▶ [Aufgabenstellung]: Bis zu welcher Motorleistung darf man laut dem Forumsbeitrag zum Angeln im Ebrodelta in Deutschland ohne Bootsführerschein fahren?

▶ [Zu lesender Auszug]:
* * * * *
# Angeln im Ebro Delta (Riumar) mit eigenem Boot



## Pseudokrieger (27. August 2013)

Hallo zusammen
Ich spiele seit längerem mit dem Gedanken mal im Ebrodelta (Riumar) auf Meeresfische (Palometa, Bluefish ect.) zu angeln. Am liebsten würde ich mit meinem eigenen Porta-Boot und 5Ps Benziner dort herumschippern.
Allerdings habe ich keine Ahnung von den Bestimmungen dort. Einen Bootsführerschein habe ich bisher nicht da man in Deutschland ja bis 15PS ohne herumfahren darf. Wie das aber in Spanien (geschweige denn im Meer) ist weiß ich nicht. Da ich vor dem Meer aber größten Respekt habe würde ich nur bei Flaute und auch nicht mehr als 1km aufs Meer raus fahren.

Kennt sich von euch jemand mit den Bestimmungen aus?
Kann man auch in der Flußmündung Palometas ect. fangen oder muß man auf jeden Fall aus Meer raus?

Danke im Voraus
Christian


----------



## Lommel (27. August 2013)
* * * * *
▶ [Angezeigte Informationen]:
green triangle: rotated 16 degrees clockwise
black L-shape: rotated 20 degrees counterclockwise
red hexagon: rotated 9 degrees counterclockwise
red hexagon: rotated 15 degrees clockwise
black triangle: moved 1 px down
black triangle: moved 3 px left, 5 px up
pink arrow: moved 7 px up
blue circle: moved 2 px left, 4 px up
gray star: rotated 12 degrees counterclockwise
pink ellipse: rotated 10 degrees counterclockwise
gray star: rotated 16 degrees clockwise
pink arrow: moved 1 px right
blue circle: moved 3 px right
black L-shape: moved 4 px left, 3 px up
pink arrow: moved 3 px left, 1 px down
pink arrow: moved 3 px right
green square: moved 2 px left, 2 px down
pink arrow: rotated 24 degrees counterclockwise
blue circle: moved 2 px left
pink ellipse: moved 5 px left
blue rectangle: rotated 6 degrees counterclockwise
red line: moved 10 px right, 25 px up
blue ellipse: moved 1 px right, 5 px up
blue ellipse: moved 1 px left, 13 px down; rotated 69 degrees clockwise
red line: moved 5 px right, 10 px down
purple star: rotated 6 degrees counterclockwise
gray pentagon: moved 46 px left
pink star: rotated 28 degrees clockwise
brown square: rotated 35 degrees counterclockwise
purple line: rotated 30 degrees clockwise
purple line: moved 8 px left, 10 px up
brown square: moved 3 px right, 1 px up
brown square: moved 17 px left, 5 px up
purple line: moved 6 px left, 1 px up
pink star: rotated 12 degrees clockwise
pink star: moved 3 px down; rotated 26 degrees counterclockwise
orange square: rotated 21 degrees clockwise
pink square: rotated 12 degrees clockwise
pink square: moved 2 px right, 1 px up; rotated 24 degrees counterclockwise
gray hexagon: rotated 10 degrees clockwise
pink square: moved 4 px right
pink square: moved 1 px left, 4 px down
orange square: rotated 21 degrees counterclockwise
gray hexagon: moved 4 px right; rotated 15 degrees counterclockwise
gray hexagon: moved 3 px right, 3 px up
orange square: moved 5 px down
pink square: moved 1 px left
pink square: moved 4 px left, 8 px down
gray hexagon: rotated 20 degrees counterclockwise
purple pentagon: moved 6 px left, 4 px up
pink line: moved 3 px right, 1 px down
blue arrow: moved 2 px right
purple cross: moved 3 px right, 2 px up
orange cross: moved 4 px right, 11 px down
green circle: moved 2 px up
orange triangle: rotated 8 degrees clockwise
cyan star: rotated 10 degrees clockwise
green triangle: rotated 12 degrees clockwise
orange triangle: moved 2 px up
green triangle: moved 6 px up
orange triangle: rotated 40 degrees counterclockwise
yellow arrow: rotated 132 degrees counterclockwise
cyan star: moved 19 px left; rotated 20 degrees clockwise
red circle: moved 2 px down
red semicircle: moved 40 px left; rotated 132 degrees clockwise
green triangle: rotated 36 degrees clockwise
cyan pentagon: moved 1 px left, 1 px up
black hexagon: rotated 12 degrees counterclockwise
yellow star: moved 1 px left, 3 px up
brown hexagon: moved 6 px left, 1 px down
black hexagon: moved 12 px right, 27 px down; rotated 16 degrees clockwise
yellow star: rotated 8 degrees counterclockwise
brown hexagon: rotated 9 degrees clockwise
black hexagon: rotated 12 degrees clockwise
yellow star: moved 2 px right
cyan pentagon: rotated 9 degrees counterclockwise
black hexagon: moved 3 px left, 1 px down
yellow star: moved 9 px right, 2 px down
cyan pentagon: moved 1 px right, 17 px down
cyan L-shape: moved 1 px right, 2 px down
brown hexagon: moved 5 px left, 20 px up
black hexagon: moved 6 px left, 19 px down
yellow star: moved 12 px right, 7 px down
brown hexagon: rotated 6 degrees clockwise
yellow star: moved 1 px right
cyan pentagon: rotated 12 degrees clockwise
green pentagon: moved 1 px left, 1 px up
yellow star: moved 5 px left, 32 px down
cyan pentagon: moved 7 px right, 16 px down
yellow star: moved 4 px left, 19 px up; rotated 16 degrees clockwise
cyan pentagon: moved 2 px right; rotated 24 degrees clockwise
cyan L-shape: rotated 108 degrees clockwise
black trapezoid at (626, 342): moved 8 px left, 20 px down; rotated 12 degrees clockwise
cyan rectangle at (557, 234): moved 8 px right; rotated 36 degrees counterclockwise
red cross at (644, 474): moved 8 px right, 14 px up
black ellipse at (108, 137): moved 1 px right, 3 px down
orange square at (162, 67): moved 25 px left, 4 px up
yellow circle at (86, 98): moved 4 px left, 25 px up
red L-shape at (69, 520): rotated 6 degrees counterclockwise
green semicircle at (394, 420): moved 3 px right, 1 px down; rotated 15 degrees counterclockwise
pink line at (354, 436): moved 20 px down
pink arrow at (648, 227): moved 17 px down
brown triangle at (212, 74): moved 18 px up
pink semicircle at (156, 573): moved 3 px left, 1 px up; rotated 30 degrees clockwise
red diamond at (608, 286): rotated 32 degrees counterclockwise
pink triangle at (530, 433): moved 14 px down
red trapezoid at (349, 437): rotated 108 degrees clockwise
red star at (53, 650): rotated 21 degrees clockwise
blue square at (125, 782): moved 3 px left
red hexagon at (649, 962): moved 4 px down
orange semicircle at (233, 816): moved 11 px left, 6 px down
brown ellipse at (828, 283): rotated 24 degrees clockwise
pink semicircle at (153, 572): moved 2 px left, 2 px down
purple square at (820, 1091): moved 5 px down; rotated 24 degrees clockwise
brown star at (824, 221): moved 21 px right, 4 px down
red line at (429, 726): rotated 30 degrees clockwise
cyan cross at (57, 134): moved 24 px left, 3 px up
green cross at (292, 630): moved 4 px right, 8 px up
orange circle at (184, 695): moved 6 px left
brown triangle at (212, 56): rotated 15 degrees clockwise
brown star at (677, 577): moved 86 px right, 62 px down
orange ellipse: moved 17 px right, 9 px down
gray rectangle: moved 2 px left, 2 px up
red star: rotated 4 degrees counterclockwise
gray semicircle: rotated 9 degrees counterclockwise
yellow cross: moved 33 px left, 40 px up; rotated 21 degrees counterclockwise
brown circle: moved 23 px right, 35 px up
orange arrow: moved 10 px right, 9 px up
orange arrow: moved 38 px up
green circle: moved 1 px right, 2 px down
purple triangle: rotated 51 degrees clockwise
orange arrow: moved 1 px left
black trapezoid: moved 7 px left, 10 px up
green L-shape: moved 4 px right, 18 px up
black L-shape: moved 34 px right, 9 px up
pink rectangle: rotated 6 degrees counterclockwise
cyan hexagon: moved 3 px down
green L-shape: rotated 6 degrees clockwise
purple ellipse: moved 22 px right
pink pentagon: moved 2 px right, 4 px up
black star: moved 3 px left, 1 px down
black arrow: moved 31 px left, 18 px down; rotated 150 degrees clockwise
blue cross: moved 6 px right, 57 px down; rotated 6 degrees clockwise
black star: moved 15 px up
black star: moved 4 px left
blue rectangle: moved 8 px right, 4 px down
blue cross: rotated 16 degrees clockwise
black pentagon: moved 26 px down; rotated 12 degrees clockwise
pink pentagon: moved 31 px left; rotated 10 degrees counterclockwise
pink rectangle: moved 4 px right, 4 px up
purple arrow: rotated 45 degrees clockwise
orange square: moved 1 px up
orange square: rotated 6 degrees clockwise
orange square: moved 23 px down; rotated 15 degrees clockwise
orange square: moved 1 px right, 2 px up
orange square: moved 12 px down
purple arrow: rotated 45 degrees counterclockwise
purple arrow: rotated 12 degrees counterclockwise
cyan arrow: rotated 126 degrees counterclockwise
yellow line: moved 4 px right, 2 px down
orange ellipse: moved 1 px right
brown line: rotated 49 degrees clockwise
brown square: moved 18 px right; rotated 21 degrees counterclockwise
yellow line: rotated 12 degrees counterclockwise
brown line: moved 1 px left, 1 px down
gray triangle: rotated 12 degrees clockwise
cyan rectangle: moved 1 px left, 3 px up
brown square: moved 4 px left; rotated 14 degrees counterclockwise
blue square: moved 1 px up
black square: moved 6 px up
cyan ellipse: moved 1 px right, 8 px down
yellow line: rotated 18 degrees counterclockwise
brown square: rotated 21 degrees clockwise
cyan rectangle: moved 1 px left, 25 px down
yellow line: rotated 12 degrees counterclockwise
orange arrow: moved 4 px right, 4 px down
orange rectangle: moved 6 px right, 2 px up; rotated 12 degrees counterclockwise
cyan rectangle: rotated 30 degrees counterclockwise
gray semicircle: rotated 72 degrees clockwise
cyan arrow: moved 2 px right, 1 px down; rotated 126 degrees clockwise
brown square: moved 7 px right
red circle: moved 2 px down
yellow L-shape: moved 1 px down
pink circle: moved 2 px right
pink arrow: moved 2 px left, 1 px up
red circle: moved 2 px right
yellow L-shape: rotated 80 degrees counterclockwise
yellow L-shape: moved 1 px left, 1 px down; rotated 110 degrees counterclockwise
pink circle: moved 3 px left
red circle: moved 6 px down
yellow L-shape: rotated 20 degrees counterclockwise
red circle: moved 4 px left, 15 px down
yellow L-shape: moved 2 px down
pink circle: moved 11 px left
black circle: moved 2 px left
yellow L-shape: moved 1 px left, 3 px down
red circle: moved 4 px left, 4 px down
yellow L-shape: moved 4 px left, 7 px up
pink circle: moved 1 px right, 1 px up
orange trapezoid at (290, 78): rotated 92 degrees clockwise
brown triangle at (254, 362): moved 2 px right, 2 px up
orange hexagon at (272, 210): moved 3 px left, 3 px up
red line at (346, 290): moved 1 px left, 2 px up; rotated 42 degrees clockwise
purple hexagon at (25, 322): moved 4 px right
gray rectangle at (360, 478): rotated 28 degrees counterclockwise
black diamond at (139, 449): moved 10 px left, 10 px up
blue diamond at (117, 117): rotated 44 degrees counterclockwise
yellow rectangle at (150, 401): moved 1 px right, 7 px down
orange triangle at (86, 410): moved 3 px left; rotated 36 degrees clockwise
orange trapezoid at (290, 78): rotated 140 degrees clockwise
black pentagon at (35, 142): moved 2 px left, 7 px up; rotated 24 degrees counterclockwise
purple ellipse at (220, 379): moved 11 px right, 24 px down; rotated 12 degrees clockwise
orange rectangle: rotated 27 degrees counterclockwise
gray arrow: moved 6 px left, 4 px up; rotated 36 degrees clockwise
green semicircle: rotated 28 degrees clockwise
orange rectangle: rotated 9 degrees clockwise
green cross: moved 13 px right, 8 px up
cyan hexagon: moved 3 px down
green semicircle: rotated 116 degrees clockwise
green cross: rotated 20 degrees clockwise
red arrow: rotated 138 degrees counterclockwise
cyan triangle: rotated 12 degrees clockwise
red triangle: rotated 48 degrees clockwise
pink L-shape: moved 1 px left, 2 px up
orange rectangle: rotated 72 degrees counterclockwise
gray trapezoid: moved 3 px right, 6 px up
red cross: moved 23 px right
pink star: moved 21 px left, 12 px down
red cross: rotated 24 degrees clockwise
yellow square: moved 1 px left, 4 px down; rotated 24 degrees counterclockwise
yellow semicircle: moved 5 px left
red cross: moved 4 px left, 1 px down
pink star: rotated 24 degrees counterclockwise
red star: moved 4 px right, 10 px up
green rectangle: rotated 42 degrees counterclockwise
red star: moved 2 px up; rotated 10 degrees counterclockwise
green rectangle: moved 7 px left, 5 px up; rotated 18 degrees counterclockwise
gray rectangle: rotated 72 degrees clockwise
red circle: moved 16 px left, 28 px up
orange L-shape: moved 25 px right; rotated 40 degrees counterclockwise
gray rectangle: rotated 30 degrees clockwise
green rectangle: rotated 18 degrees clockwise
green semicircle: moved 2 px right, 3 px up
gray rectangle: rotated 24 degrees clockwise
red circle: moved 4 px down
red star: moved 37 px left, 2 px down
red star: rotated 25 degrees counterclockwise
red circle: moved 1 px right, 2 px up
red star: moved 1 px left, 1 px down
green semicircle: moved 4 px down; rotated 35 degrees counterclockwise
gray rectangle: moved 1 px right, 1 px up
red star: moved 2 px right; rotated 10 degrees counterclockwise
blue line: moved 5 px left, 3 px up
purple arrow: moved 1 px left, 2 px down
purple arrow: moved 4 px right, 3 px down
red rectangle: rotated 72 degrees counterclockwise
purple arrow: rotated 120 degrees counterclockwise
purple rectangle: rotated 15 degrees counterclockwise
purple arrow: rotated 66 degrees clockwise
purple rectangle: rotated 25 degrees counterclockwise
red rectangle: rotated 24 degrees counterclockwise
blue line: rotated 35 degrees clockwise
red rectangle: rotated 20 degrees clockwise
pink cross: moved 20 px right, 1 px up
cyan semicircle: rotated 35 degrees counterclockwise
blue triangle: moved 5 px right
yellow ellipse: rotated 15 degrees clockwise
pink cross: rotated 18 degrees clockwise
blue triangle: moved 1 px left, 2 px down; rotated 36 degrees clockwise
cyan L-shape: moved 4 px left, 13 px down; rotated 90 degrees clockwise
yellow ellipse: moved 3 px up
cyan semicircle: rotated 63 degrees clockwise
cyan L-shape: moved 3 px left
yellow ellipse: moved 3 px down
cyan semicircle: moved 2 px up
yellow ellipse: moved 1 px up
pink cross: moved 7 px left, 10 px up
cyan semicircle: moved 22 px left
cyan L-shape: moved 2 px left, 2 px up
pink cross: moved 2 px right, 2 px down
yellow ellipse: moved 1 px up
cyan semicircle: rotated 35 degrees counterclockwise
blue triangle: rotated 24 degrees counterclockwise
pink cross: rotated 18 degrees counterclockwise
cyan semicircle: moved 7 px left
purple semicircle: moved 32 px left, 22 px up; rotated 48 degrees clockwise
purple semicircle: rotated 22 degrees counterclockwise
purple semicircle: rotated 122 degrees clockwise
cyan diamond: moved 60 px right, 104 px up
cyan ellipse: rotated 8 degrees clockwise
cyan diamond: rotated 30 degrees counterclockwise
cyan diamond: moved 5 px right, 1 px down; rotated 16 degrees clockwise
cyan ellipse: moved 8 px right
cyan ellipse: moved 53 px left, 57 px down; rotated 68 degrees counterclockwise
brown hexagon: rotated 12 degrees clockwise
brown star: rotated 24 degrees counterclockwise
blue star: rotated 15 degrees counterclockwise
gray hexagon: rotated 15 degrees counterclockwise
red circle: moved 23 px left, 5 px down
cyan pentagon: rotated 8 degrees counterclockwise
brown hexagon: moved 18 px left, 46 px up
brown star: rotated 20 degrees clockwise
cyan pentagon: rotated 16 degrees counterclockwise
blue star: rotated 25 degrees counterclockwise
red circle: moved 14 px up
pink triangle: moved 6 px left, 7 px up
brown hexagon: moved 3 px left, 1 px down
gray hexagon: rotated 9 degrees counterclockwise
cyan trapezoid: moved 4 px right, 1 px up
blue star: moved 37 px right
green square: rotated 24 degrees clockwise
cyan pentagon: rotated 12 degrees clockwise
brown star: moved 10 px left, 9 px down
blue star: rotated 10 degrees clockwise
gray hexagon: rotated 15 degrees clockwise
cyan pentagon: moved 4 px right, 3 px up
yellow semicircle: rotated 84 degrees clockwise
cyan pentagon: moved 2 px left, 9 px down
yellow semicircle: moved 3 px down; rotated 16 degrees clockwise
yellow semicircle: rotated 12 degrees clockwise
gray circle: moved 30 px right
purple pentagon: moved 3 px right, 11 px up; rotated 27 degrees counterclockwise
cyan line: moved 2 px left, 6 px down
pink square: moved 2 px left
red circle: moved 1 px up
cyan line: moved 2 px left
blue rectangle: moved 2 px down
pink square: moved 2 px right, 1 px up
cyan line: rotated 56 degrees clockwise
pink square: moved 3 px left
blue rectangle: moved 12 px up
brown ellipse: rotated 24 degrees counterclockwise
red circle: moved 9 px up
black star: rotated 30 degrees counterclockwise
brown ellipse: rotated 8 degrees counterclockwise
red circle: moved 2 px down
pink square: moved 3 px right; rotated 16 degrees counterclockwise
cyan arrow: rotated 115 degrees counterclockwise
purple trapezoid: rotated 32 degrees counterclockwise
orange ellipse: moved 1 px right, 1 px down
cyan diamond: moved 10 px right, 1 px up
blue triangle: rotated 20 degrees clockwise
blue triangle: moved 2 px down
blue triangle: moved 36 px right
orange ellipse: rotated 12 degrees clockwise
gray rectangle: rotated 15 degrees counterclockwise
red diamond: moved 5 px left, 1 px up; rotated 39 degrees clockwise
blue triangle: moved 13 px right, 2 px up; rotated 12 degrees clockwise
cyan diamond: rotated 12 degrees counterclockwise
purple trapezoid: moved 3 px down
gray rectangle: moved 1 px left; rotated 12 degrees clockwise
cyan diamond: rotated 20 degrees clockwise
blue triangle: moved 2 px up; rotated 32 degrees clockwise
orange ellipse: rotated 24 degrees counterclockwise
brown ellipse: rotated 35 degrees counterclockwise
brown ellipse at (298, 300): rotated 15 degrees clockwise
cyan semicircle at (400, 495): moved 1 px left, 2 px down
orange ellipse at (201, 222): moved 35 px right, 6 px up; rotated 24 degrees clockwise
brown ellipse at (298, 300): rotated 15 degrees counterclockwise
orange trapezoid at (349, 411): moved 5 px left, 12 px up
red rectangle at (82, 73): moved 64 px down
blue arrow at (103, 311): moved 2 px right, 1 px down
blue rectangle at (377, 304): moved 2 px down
* * * * *
▶ [Lösung]: Bis 15 PS.